On Fri, Dec 4, 2009 at 11:26 AM, Radek Micek  wrote:
...
Hello.
I have two types for expression:
data Expr = Add Expr Expr | Mul Expr Expr | Const Int
data AExpr = AAdd AExpr AExpr | AConst Int
The first one supports addition and multiplication and the second
only addition.
I can write a function to simplify the first expression:
simplify :: Expr -> Expr
simplify = {- replaces:
"a*1" and "1*a" by "a",
"a+0" and "0+a" by a -}
And I would like to use the function simplify for the second type
AExpr. What can I do is to convert AExpr to Expr, simplify it and
convert it back. But I don't like this solution because
conversions take some time.
I would prefer following: I say to the compiler that AAdd is like Add
and AConst is like Const and the compiler derives function
asimplify for AExpr.
Is it possible to do this? In fact I want to have two distinct types
where one is "extension" of the second (Expr is extension of AExpr)
and I want to define a function for the extended type (Expr) and
use it for the original type (AExpr).
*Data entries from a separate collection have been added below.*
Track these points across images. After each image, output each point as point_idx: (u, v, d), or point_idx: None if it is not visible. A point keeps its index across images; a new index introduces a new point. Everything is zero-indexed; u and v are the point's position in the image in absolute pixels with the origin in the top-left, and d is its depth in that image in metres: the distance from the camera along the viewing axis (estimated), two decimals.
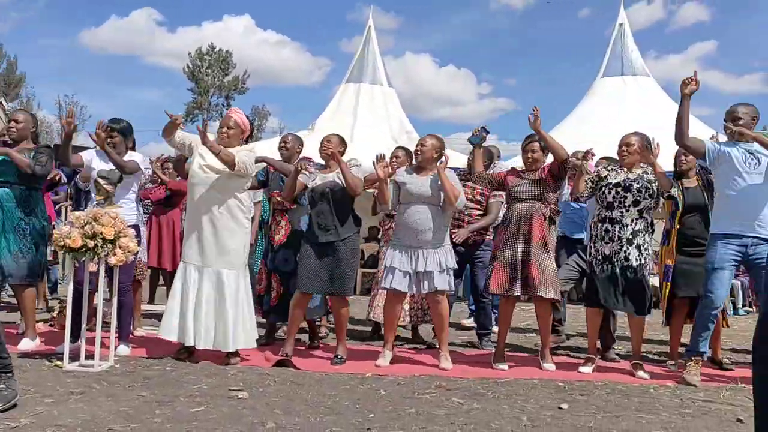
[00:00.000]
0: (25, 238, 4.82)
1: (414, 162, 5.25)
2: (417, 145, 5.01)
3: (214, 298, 4.62)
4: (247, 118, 4.98)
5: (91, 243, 4.18)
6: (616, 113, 10.87)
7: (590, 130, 10.48)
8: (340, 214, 4.84)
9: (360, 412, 3.51)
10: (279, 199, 5.38)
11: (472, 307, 6.49)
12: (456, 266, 4.94)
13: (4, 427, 2.96)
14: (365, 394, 3.95)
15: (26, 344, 4.83)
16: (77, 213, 4.31)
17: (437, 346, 5.12)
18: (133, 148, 5.13)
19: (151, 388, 3.86)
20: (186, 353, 4.69)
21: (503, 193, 5.41)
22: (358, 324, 6.62)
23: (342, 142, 5.08)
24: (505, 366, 4.82)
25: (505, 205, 5.43)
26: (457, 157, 9.06)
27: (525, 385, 4.32)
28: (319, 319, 5.77)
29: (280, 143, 5.70)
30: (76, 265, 4.42)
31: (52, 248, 5.02)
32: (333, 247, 4.78)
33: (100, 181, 4.65)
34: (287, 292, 5.22)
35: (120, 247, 4.29)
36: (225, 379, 4.17)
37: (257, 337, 4.86)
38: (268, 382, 4.14)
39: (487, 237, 5.81)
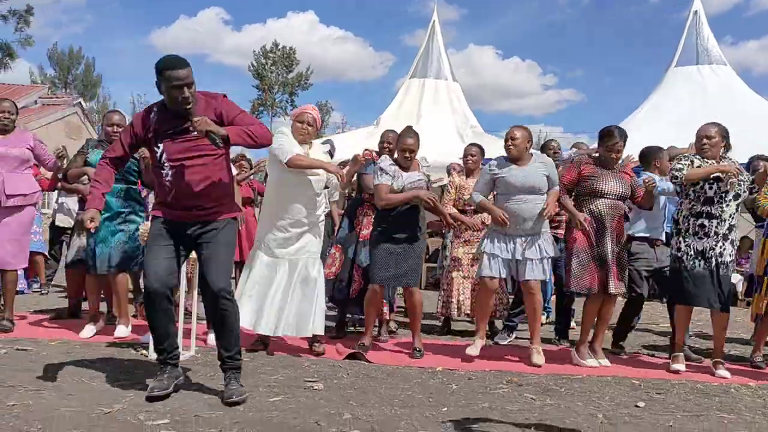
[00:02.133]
0: (125, 230, 5.09)
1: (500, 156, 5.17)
2: (507, 140, 4.89)
3: (291, 286, 4.75)
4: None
5: None
6: (691, 104, 10.55)
7: (664, 122, 10.20)
8: (417, 211, 4.93)
9: (433, 406, 3.56)
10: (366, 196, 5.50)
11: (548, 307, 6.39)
12: (555, 254, 4.93)
13: (98, 413, 3.13)
14: (437, 389, 3.99)
15: (122, 331, 5.08)
16: None
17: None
18: None
19: None
20: (261, 345, 4.84)
21: None
22: (424, 318, 6.66)
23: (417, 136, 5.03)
24: (594, 362, 4.78)
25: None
26: None
27: (599, 381, 4.28)
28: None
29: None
30: None
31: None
32: (406, 242, 4.85)
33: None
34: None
35: None
36: (300, 371, 4.29)
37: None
38: (341, 375, 4.23)
39: (560, 232, 5.74)
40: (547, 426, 3.24)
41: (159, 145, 3.52)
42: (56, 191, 7.18)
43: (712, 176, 4.60)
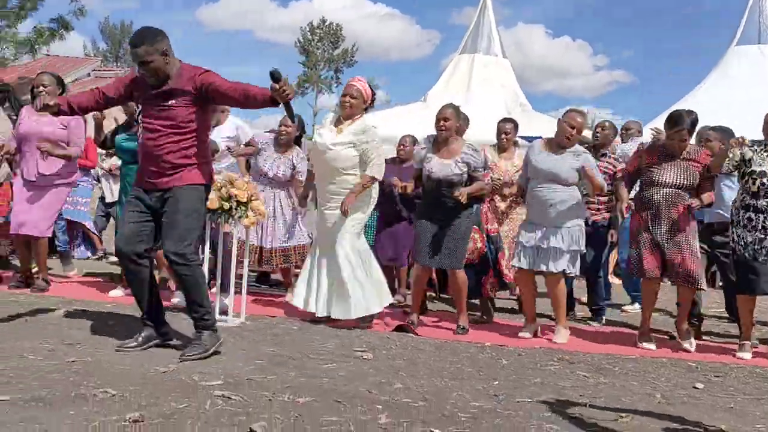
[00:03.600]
0: None
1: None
2: (562, 123, 4.73)
3: (329, 265, 4.77)
4: (369, 86, 4.96)
5: (226, 205, 4.39)
6: (751, 85, 10.13)
7: (720, 103, 9.83)
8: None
9: (483, 380, 3.52)
10: None
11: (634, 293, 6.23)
12: (584, 249, 4.80)
13: (154, 372, 3.18)
14: (487, 363, 3.95)
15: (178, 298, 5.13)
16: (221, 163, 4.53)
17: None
18: None
19: (281, 345, 4.03)
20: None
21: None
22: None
23: (458, 115, 4.89)
24: (653, 345, 4.66)
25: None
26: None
27: (653, 363, 4.19)
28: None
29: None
30: (213, 226, 4.66)
31: None
32: (447, 223, 4.77)
33: None
34: None
35: (252, 210, 4.48)
36: (349, 341, 4.29)
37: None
38: (390, 346, 4.23)
39: (605, 215, 5.61)
40: (602, 404, 3.17)
41: (138, 107, 3.80)
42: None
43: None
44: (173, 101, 3.61)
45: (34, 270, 5.46)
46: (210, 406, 2.72)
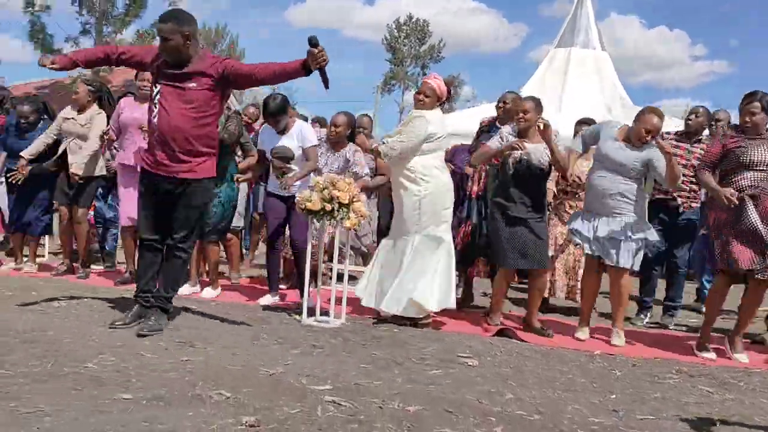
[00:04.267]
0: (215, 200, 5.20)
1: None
2: (639, 128, 4.49)
3: (401, 261, 4.69)
4: (446, 83, 4.85)
5: (328, 207, 4.39)
6: None
7: None
8: (542, 181, 4.72)
9: (598, 392, 3.36)
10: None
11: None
12: (652, 240, 4.54)
13: (264, 373, 3.20)
14: (599, 374, 3.77)
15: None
16: (317, 178, 4.53)
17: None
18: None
19: (383, 348, 3.99)
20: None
21: None
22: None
23: (538, 106, 4.71)
24: (713, 355, 4.34)
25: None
26: (668, 122, 8.25)
27: None
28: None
29: (498, 103, 5.45)
30: (316, 227, 4.67)
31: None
32: (530, 219, 4.63)
33: (274, 160, 4.89)
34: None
35: (354, 211, 4.46)
36: (451, 345, 4.20)
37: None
38: (495, 352, 4.10)
39: (695, 204, 5.32)
40: (733, 423, 2.95)
41: (158, 84, 3.88)
42: None
43: None
44: (193, 84, 3.80)
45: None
46: (321, 413, 2.70)
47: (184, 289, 5.25)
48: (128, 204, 5.35)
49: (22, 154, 5.70)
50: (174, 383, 2.91)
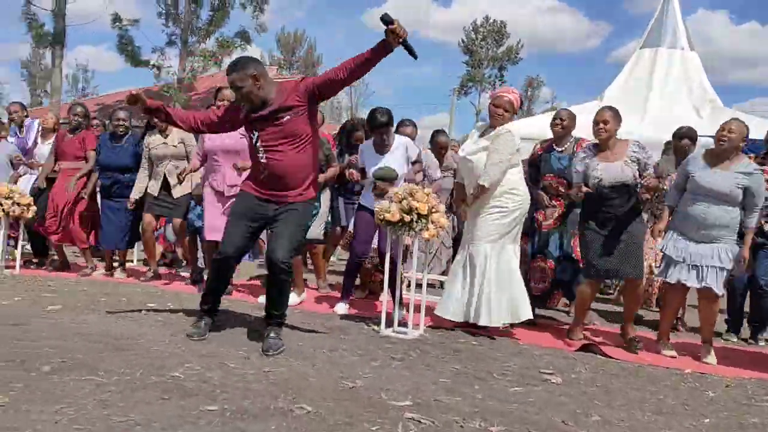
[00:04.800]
0: None
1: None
2: (719, 130, 4.35)
3: (469, 273, 4.71)
4: (520, 94, 4.84)
5: (407, 218, 4.37)
6: None
7: None
8: (632, 192, 4.54)
9: (691, 416, 3.19)
10: (553, 183, 5.13)
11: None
12: (732, 268, 4.35)
13: (343, 386, 3.21)
14: (691, 395, 3.59)
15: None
16: (395, 189, 4.52)
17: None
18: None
19: (463, 361, 3.93)
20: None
21: None
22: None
23: (617, 116, 4.58)
24: None
25: None
26: (758, 124, 7.81)
27: None
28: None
29: (554, 120, 5.21)
30: (393, 237, 4.66)
31: None
32: (621, 227, 4.48)
33: (377, 182, 4.91)
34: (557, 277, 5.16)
35: (432, 222, 4.42)
36: (532, 360, 4.11)
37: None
38: (579, 369, 3.98)
39: None
40: None
41: (255, 132, 3.86)
42: None
43: None
44: (287, 117, 3.78)
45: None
46: (402, 430, 2.67)
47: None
48: (213, 221, 5.50)
49: (130, 198, 6.01)
50: (257, 395, 2.95)
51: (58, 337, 3.68)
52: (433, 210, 4.44)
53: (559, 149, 5.12)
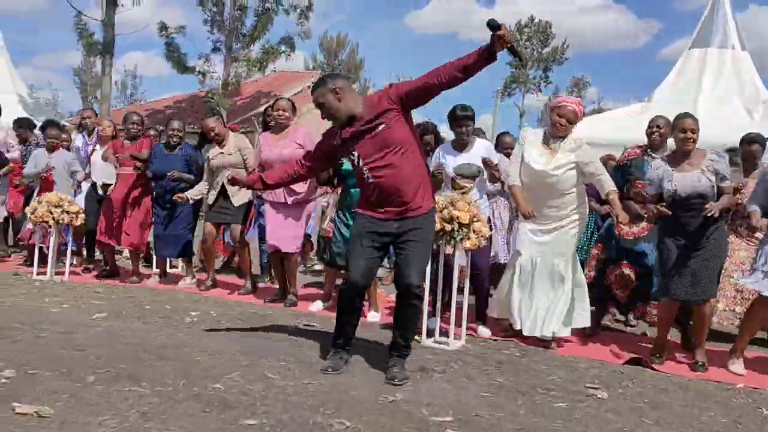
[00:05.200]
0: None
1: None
2: None
3: (552, 283, 4.66)
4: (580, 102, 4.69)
5: (448, 227, 4.32)
6: None
7: None
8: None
9: None
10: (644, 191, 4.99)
11: None
12: None
13: (383, 400, 3.18)
14: (743, 412, 3.46)
15: (373, 317, 5.25)
16: (436, 198, 4.47)
17: None
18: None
19: (505, 374, 3.87)
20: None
21: None
22: None
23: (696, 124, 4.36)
24: None
25: None
26: None
27: None
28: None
29: (650, 128, 5.02)
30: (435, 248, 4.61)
31: None
32: (701, 246, 4.22)
33: (457, 179, 4.86)
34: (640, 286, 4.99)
35: (474, 232, 4.36)
36: (577, 373, 4.01)
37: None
38: (626, 383, 3.87)
39: None
40: None
41: (354, 152, 3.62)
42: None
43: None
44: (380, 126, 3.53)
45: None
46: None
47: (373, 317, 5.28)
48: (275, 231, 5.56)
49: (186, 194, 6.06)
50: (296, 409, 2.94)
51: (104, 346, 3.75)
52: (475, 219, 4.38)
53: (654, 157, 4.92)
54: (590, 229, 6.02)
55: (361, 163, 3.61)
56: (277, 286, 6.05)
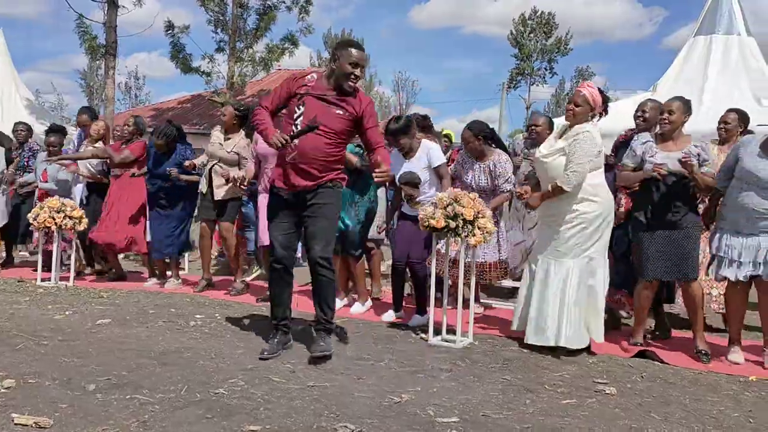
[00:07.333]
0: (355, 215, 5.29)
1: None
2: None
3: (564, 290, 4.33)
4: (601, 93, 4.42)
5: (452, 224, 4.26)
6: None
7: None
8: (685, 189, 4.28)
9: (756, 430, 3.01)
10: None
11: None
12: None
13: (388, 402, 3.14)
14: (755, 405, 3.39)
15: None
16: (440, 194, 4.42)
17: None
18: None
19: (513, 371, 3.82)
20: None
21: None
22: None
23: (687, 108, 4.37)
24: None
25: None
26: None
27: None
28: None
29: (636, 112, 5.08)
30: (439, 243, 4.57)
31: None
32: (675, 226, 4.24)
33: (402, 187, 4.82)
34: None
35: (479, 228, 4.30)
36: (586, 369, 3.96)
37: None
38: (635, 378, 3.81)
39: None
40: None
41: (302, 105, 3.91)
42: None
43: None
44: (338, 110, 3.91)
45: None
46: None
47: (357, 309, 5.32)
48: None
49: (193, 160, 6.06)
50: (300, 412, 2.91)
51: (105, 353, 3.73)
52: (480, 215, 4.32)
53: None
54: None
55: (299, 120, 3.89)
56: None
I assume that the function won't
introduce Mul to the expression which had no Mul.
What you'd ideally want is called refinement types which Haskell, and
as far as I know, no practical language has.  There is a paper about a
way to encode these, but it is fairly heavy-weight.  You could use
phantom type trickery to combine the data types into one type but
still statically check that only additive expressions are passed to
certain functions, but that too is also probably more trouble than
it's worth.
In this particular case, with only two types Expr and AExpr, the
encoding is not particularly onerous.

{-# LANGUAGE GADTs, EmptyDataDecls, ViewPatterns #-}

data M
data Blah

-- A value of type 'E a' can only involve multiplication when a is M
data E a where
  Const :: Int -> E a
  Add :: E a -> E a -> E a
  Mul :: E M -> E M -> E M

type Expr = E M
type AExpr = E Blah

-- The same simplify function we would write for the original Expr,
-- with a different type
simplify :: E a -> E a
simplify (Const x) = Const x
simplify (Add (simplify -> a) (simplify -> b)) = case (a, b) of
  (Const 0, _) -> b
  (_, Const 0) -> a
  _ -> Add a b
simplify (Mul (simplify -> a) (simplify -> b)) = case (a, b) of
  (Const 1, _) -> b
  (_, Const 1) -> a
  _ -> Mul a b

Regards,
Reid Barton